This allows the chatbot to provide a personalized approach while maintaining a consistent conversation with the user.

Next, we will use the same logic and add the ConversationBufferMemory exposed in the customer support chatbot using the same method as in the previous example. This chatbot will handle basic requests on a fictitious online store and maintain context throughout the conversation. The code below creates a prompt for a customer support chatbot. 

In [None]:
from langchain import OpenAI, LLMChain, PromptTemplate
from langchain.memory import ConversationBufferMemory

template = """You are a customer support chatbot for a highly advanced customer support AI
for an online store called "Galactic Emporium," which specializes in selling unique,
otherworldly items sourced from across the universe. You are equipped with an extensive
knowledge of the store's inventory and possess a deep understanding of interstellar cultures.
As you interact with customers, you help them with their inquiries about these extraordinary
products, while also sharing fascinating stories and facts about the cosmos they come from.

{chat_history}
Customer: {customer_input}
Support Chatbot:"""

prompt = PromptTemplate(
    input_variables=["chat_history", "customer_input"],
    template=template
)
chat_history=""

convo_buffer = ConversationChain(
    llm=llm,
    memory=ConversationBufferMemory()
)

The chatbot can handle customer inquiries and maintain context by storing the conversation history, allowing it to provide more coherent and relevant responses. You can access the prompt of any chain using the following naming convention.

In [None]:
print(conversation.prompt.template)

The following is a friendly conversation between a human and an AI. The AI is talkative and provides lots of specific details from its context. If the AI does not know the answer to a question, it truthfully says it does not know.

Current conversation:
{history}
Human: {input}
AI:


Now we will call the chatbot several times to mimic the interaction of a user who wants information about dog toys. We will only print the final query answer. However, you can read the history property and see how it records all previous (human) requests and (AI) responses. 

In [None]:
convo_buffer("I'm interested in buying items from your store")

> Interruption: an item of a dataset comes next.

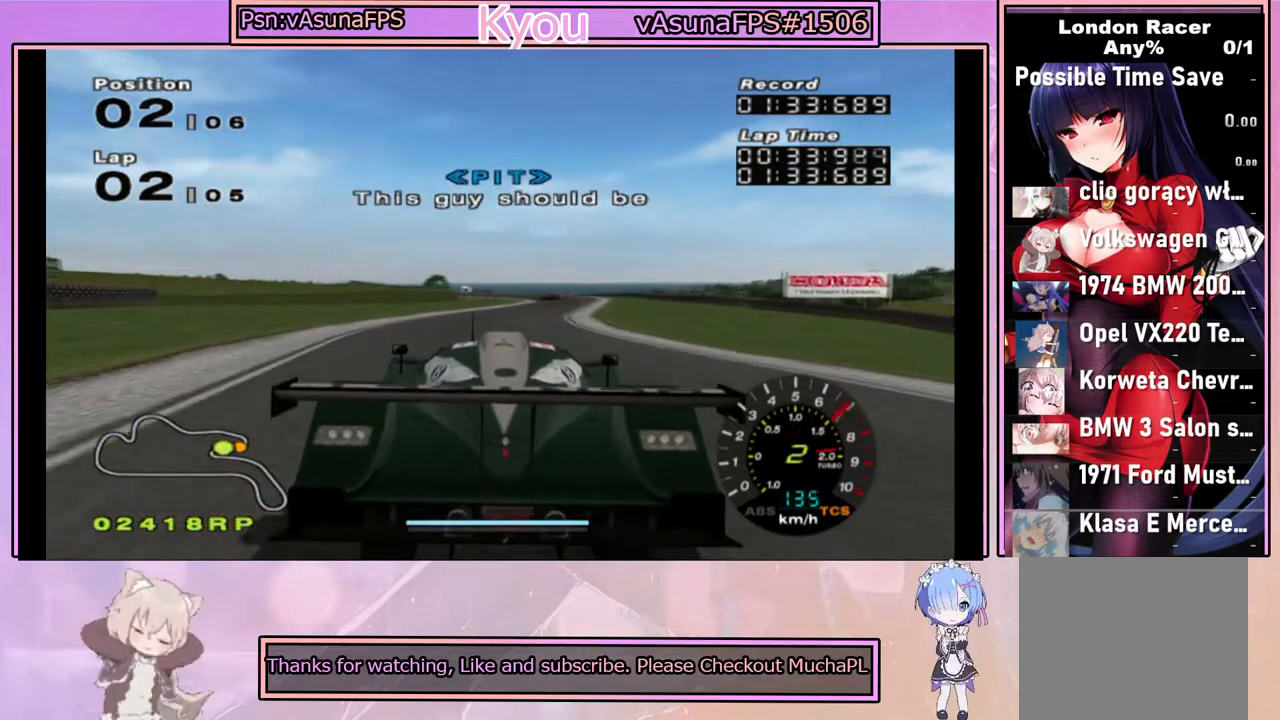
{"buttons": ["CROSS"], "left_stick": "center", "right_stick": "center", "events": [[117, "left_stick", "right"], [200, "left_stick", "center"]]}
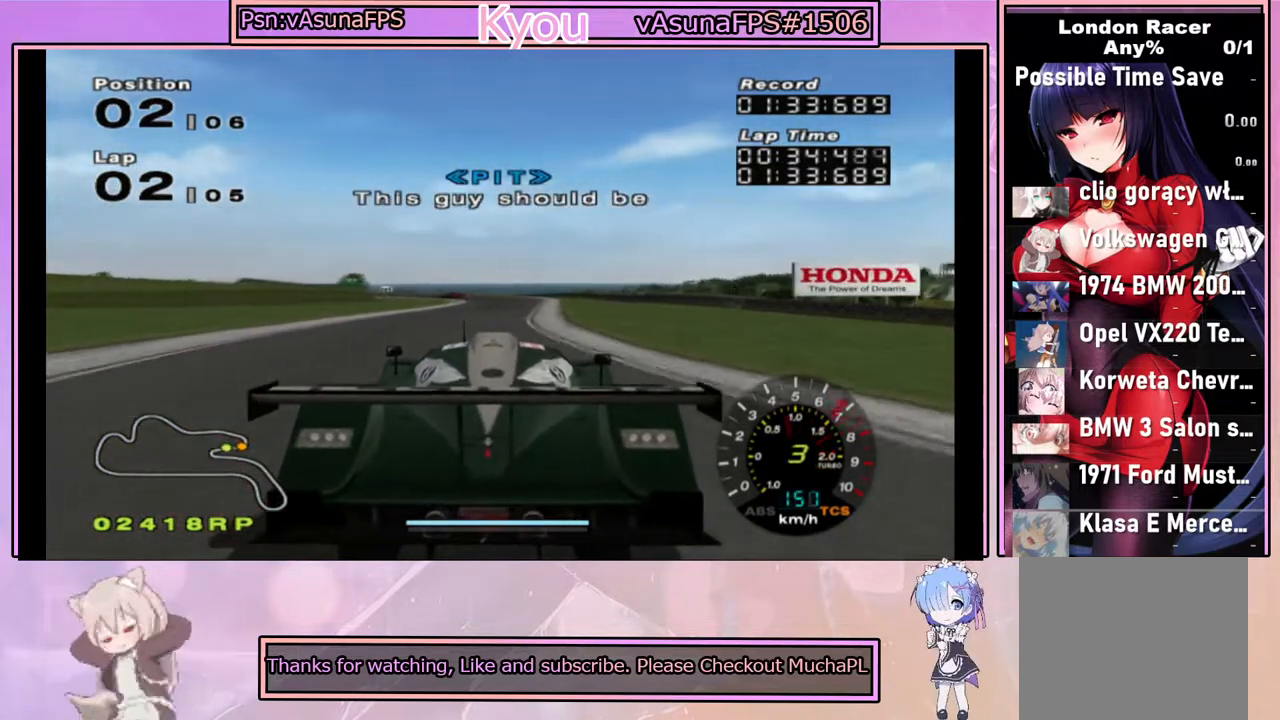
{"buttons": ["CROSS", "L1"], "left_stick": "right", "right_stick": "center", "events": [[117, "left_stick", "left"], [233, "left_stick", "center"], [383, "left_stick", "right"], [400, "L1", "down"]]}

{'input': "I'm interested in buying items from your store",
 'history': '',
 'response': ' Great! We have a wide selection of items available for purchase. What type of items are you looking for?'}

In [None]:
convo_buffer("I want toys for my pet, do you have those?")

{'input': 'I want toys for my pet, do you have those?',
 'history': "Human: I'm interested in buying items from your store\nAI:  Great! We have a wide selection of items available for purchase. What type of items are you looking for?",
 'response': ' Yes, we do! We have a variety of pet toys, including chew toys, interactive toys, and plush toys. Do you have a specific type of toy in mind?'}

In [None]:
convo_buffer("I'm interested in price of a chew toys, please")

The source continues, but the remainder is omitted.